The Administration’s suggestion seems to be based on reports from the Government Accountability Office in 2000, 2012, and 2016, although GAO’s analyses stop short of recommending the change. GAO has repeatedly noted the challenges involved in combining programs and has recommended “that RHS and FHA should evaluate and report on opportunities to consolidate their similar housing programs.” Such an evaluation has never been prepared.

The other housing-related section of the Administration’s government reorganization document proposes to end the conservatorship of Fannie Mae and Freddie Mac and transition the two government-sponsored enterprises to fully private entities.
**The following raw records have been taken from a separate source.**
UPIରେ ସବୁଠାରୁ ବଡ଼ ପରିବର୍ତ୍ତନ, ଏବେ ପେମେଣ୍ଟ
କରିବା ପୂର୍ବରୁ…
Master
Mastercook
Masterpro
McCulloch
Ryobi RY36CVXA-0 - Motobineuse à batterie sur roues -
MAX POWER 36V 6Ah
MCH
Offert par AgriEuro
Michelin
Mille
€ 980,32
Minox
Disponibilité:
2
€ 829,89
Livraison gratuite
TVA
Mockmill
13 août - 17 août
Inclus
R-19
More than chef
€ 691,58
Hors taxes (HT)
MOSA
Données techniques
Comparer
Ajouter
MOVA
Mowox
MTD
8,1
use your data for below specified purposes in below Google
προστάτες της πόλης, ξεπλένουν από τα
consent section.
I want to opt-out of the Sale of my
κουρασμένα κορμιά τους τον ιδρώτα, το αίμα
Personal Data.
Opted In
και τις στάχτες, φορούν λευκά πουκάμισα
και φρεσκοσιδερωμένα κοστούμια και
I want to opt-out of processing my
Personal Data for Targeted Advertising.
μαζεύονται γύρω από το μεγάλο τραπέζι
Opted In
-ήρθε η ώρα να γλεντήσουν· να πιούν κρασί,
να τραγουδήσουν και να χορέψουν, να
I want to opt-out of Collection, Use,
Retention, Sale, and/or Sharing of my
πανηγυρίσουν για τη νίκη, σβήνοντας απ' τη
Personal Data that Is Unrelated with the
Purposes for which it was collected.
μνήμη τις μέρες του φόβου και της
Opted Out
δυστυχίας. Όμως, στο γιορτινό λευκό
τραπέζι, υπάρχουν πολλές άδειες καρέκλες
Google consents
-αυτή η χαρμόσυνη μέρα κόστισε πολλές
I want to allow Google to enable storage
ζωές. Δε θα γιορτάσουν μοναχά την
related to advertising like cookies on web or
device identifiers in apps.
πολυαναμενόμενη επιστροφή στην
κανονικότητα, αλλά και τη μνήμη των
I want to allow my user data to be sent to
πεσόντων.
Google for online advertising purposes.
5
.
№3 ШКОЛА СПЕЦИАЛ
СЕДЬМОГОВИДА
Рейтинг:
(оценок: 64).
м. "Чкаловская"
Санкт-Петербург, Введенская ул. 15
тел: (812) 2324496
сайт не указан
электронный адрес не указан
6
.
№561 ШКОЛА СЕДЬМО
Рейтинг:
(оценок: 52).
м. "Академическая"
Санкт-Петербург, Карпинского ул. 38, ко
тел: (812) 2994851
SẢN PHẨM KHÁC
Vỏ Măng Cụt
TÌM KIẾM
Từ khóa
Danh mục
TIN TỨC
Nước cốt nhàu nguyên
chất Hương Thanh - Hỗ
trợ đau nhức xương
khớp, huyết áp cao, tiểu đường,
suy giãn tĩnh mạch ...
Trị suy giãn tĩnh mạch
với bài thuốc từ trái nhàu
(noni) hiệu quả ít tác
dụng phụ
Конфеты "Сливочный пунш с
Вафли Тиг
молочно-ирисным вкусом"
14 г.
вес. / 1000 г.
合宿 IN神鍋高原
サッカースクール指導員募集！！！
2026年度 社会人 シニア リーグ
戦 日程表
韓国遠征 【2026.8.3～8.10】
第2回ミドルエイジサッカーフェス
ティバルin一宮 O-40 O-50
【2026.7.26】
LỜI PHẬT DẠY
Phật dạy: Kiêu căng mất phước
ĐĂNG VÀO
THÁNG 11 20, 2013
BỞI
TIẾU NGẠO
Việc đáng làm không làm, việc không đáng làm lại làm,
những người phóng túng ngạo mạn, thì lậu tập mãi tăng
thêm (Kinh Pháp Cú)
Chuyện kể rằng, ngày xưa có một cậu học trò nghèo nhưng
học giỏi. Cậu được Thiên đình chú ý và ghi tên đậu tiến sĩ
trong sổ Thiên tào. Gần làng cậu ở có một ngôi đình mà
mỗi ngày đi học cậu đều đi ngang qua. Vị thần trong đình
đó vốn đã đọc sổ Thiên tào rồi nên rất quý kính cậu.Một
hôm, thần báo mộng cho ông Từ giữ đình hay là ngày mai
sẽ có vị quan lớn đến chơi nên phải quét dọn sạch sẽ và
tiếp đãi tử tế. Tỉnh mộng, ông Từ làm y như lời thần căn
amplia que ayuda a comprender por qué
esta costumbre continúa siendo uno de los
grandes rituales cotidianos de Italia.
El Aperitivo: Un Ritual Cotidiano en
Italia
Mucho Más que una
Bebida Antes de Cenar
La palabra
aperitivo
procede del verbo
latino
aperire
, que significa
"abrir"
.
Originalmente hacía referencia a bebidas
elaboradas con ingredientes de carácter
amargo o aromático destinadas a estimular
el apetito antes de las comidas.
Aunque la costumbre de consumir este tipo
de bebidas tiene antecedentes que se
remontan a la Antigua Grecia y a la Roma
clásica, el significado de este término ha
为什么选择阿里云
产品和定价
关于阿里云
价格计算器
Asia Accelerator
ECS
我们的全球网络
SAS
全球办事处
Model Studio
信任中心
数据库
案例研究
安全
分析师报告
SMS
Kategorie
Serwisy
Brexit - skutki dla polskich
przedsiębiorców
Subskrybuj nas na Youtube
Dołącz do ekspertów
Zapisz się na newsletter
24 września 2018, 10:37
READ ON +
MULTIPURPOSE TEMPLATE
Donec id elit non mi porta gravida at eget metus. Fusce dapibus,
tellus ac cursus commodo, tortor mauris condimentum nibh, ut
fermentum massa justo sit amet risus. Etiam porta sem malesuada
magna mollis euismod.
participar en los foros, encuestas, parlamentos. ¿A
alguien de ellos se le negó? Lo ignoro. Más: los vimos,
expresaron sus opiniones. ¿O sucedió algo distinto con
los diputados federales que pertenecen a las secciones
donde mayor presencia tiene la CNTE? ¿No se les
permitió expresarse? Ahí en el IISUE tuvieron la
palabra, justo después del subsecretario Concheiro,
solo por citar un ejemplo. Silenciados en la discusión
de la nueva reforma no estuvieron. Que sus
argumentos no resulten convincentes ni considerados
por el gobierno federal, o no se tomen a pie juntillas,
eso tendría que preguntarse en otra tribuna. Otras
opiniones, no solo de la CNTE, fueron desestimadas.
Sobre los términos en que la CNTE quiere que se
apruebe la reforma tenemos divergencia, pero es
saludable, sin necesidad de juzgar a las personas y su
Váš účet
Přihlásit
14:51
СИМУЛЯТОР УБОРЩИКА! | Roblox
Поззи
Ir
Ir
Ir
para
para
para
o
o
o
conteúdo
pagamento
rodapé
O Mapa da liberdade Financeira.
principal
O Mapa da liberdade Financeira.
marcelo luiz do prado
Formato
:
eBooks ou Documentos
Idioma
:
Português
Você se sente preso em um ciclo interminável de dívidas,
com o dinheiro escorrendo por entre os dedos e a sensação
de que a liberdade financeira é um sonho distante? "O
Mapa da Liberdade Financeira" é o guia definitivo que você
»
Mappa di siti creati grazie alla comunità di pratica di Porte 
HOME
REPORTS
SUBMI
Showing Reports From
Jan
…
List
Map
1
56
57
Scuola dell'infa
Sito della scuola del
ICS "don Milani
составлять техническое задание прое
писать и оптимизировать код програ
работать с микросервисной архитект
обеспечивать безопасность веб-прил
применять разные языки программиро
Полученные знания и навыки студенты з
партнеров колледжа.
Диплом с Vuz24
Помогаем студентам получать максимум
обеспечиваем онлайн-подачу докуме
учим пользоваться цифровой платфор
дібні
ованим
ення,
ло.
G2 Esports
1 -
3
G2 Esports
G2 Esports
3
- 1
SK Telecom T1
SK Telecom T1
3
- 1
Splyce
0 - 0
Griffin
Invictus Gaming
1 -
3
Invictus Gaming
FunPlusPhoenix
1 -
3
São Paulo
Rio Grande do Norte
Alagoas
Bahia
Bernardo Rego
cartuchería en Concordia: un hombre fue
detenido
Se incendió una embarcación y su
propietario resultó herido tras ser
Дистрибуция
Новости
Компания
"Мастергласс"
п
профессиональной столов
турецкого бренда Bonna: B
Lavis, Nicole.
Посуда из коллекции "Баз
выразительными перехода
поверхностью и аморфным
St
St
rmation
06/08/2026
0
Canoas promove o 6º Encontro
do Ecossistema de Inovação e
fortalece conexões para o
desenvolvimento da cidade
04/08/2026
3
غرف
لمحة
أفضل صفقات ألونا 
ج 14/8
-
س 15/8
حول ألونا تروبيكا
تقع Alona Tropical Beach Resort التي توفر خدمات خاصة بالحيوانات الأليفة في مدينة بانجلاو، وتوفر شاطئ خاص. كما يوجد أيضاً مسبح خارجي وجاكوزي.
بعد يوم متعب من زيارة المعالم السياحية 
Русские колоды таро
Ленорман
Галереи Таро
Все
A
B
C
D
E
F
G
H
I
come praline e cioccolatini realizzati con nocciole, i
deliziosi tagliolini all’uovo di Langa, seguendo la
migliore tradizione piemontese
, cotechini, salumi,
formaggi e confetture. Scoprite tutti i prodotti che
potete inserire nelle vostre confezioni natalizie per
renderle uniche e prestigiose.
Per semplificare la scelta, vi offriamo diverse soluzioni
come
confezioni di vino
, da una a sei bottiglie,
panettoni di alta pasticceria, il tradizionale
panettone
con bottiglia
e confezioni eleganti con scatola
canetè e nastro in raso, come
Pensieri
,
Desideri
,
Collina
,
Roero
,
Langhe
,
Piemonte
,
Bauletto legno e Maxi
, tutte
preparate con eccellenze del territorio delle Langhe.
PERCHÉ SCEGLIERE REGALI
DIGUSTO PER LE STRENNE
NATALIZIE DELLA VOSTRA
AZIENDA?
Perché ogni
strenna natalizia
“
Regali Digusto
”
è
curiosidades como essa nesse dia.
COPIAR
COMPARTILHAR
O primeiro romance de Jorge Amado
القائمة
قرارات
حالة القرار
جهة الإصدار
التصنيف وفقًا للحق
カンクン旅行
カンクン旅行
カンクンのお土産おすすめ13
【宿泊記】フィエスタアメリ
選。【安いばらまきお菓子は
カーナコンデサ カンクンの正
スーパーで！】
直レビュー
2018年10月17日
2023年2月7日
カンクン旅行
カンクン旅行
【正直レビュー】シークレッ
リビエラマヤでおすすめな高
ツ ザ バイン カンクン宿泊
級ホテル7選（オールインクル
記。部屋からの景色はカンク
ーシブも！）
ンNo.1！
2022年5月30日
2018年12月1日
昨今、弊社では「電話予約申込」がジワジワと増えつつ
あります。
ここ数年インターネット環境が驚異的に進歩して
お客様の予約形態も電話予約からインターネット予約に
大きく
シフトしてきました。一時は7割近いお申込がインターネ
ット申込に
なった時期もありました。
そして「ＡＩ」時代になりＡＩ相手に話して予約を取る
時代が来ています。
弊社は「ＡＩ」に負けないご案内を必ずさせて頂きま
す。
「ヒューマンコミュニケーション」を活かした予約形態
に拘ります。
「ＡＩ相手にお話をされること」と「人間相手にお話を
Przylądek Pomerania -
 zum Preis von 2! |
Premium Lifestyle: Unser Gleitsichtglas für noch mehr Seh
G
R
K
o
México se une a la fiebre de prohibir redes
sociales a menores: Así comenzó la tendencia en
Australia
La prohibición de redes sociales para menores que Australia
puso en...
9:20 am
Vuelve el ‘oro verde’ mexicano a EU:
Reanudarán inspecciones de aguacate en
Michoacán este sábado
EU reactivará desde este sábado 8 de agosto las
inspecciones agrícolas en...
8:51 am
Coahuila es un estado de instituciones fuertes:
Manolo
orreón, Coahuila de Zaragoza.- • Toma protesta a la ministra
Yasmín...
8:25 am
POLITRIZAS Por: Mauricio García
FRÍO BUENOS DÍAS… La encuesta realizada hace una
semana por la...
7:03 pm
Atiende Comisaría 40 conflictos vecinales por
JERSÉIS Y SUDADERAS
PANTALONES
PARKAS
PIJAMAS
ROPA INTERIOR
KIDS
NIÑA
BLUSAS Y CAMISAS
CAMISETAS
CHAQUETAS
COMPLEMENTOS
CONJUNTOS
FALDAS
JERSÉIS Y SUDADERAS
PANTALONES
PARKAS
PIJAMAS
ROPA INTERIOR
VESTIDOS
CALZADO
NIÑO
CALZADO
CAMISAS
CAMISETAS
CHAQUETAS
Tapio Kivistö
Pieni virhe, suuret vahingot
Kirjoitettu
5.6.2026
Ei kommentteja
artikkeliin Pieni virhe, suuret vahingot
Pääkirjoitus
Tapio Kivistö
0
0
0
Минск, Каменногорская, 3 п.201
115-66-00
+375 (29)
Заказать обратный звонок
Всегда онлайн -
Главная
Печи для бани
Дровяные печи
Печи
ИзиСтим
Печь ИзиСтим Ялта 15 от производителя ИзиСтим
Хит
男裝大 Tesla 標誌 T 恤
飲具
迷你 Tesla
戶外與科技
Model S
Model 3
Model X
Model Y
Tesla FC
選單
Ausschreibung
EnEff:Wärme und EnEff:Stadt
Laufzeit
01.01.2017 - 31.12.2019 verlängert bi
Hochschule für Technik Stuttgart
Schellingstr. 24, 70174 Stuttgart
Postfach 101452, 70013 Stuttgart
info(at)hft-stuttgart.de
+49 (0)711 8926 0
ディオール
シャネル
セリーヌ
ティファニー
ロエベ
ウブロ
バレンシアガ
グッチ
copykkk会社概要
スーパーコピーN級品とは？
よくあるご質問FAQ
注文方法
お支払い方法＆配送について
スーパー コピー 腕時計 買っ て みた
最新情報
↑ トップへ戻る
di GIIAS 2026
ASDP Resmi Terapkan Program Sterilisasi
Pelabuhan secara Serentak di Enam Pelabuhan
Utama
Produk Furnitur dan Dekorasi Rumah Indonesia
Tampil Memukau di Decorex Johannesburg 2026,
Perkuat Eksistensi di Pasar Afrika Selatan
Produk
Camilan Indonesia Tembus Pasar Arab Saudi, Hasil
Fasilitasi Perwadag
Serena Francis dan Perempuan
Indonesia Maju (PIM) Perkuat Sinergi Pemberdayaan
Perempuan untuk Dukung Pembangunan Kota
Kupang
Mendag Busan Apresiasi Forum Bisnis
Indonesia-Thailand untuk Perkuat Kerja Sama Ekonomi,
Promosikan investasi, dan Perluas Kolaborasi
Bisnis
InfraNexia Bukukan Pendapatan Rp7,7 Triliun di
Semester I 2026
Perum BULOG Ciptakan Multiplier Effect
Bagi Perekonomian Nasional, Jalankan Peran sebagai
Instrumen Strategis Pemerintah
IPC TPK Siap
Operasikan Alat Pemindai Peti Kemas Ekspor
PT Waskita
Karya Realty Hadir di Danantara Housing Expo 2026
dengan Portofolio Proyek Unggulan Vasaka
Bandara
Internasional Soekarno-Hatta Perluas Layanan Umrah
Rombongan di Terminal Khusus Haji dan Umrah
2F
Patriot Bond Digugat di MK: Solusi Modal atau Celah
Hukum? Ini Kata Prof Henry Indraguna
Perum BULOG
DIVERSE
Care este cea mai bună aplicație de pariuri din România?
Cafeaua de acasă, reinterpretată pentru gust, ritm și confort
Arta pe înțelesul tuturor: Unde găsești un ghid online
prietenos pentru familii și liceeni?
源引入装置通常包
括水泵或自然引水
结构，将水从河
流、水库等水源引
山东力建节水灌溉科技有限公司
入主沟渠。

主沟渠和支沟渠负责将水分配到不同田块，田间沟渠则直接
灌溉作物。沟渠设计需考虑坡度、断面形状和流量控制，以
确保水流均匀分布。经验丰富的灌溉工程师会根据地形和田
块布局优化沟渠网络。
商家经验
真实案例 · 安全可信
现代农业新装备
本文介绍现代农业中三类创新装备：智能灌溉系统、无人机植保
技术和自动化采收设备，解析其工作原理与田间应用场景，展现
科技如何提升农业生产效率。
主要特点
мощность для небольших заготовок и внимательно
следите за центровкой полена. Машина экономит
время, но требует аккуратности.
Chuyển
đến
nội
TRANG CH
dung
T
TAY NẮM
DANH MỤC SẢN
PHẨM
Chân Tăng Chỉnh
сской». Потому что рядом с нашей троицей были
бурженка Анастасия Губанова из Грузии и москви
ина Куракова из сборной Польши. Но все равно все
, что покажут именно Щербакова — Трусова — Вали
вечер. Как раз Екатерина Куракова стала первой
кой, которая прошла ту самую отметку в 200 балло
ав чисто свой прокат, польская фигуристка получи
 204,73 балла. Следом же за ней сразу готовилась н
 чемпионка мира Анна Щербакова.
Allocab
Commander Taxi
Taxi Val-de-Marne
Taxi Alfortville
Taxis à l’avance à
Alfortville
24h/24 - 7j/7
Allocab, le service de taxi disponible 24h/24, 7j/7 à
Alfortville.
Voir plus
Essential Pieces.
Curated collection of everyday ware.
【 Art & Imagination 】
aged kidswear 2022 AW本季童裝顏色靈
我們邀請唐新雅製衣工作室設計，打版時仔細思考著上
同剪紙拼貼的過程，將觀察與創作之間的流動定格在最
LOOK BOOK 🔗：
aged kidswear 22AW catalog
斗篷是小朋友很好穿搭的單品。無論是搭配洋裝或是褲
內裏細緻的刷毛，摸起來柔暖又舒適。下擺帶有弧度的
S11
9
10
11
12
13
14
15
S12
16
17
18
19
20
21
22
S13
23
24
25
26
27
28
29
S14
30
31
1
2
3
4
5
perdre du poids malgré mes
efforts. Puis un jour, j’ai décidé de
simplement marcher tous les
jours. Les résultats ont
An unspecified federal government entity would continue to regulate them. Fannie, Freddie, and any other competitors that entered the secondary mortgage market would pay a fee that would be transferred to HUD to finance affordable housing.

USDA Multi-Family Housing Annual Occupancy Report Released

USDA released the 2017 Rural Development Multi-Family Housing (MFH) Annual Occupancy Report. The report includes both Rural Rental Housing (RRH) Section 515 and Farm Labor Housing (FLH) Section 514 properties. These results are based on September 2017 data from the Multi-Family Information System database.

This report presents data from the past three years, comparing information from years 2015 to 2017.